> [Document text]
* * * *

Contributions welcome! Please:

1. Fork the repository
2. Create a feature branch
3. Add tests for new functionality
4. Ensure all tests pass
5. Submit a pull request

## License

MIT License - see [LICENSE-MIT](LICENSE-MIT) for details.

## Acknowledgments

- [MuPDF]https://mupdf.com/ for PDF processing
- [lopdf]https://github.com/J-F-Liu/lopdf for PDF manipulation
- [pdf-extract]https://github.com/jrmuizel/pdf-extract for text extraction

## Security Notice

This tool is designed for legitimate redaction purposes. Users are responsible for:
- Verifying redaction completeness
- Complying with applicable laws and regulations
- Testing output before distribution
- Understanding PDF structure limitations

Always verify redacted PDFs before sharing sensitive documents.

* * * *

> [Problems to work on]
**1.** In the README excerpt, which library is credited for text extraction?
**2.** Say whether each statement agrees with the README excerpt, answering yes or no and quoting the deciding words: (a) The project is released under the MIT License. (b) Contributors are asked to submit a pull request before creating a feature branch. (c) Users are responsible for verifying redaction completeness.

> [Extracted data]
* * * *

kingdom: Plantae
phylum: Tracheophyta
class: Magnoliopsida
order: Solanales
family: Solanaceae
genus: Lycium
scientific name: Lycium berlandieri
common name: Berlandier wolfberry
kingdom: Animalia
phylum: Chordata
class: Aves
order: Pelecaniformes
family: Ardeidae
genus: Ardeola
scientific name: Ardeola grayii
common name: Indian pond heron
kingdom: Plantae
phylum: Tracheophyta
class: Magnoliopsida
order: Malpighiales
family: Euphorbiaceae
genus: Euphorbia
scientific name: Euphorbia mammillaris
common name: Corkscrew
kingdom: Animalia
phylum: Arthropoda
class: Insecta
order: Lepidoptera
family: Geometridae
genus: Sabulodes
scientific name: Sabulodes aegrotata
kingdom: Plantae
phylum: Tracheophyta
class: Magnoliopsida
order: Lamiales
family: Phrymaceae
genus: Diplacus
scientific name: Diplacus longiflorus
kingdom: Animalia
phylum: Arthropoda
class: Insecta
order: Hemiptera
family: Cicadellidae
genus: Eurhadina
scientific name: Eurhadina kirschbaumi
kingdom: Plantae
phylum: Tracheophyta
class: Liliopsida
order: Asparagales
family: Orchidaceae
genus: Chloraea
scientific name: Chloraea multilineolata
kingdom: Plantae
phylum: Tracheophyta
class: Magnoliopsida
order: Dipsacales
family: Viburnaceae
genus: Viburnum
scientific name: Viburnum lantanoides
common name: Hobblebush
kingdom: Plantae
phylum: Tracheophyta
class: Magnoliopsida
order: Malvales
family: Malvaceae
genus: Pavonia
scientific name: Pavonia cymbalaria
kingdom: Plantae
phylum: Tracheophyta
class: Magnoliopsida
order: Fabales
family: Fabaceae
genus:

* * * *

> [Results of the tasks]
**1.** pdf-extract

**2.**
(a) Yes: "MIT License - see [LICENSE-MIT](LICENSE-MIT) for details."
(b) No: "2. Create a feature branch" comes before "5. Submit a pull request."
(c) Yes: "Users are responsible for:" and "Verifying redaction completeness"